[Material provided Boundary: Start]
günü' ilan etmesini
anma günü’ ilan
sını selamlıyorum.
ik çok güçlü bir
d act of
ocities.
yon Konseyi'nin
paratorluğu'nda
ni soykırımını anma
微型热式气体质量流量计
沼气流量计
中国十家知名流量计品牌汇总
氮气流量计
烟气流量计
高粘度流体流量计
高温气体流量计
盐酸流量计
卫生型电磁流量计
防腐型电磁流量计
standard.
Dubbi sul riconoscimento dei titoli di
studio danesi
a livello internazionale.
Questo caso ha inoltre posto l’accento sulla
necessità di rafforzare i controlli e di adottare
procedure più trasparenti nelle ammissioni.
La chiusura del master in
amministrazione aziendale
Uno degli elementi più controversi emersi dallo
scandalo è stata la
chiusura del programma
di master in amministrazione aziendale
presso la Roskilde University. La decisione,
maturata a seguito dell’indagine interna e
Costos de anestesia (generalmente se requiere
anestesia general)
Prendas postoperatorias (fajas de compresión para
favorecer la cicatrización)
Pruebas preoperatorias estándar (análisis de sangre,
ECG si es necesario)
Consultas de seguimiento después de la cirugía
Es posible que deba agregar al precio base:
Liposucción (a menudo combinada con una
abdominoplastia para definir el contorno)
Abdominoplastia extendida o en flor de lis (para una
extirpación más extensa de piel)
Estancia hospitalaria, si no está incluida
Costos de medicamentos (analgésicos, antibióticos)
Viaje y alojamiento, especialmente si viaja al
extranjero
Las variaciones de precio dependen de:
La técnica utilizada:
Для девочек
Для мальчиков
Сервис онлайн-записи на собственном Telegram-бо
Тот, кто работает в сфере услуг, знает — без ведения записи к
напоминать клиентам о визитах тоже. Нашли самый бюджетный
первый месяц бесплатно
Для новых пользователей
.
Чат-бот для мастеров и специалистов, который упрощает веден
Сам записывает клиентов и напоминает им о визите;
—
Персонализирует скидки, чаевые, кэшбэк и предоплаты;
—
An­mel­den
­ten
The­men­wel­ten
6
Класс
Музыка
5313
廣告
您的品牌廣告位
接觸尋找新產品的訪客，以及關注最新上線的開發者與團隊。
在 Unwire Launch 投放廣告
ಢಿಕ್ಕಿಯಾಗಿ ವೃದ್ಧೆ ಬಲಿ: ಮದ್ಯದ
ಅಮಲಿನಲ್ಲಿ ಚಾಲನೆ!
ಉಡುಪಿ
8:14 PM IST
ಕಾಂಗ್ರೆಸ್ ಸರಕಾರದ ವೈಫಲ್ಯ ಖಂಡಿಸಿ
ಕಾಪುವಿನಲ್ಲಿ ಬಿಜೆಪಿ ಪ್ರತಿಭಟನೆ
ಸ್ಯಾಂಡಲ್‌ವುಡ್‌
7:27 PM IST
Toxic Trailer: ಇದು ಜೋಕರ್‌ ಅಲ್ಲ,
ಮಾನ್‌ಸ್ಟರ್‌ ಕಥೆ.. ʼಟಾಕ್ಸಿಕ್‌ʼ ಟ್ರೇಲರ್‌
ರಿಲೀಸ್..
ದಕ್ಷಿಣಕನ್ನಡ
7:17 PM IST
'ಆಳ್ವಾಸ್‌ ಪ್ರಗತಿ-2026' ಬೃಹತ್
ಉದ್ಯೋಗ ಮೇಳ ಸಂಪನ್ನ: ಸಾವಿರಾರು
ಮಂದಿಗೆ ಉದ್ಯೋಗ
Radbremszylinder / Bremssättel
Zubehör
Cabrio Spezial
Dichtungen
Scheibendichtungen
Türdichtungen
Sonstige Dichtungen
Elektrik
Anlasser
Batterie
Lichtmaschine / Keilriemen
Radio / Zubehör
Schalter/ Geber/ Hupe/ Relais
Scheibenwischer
[Material provided Boundary: End]
Tally how many lines of the records hold the word "anestesia". Answer with the number only.

Response area: 2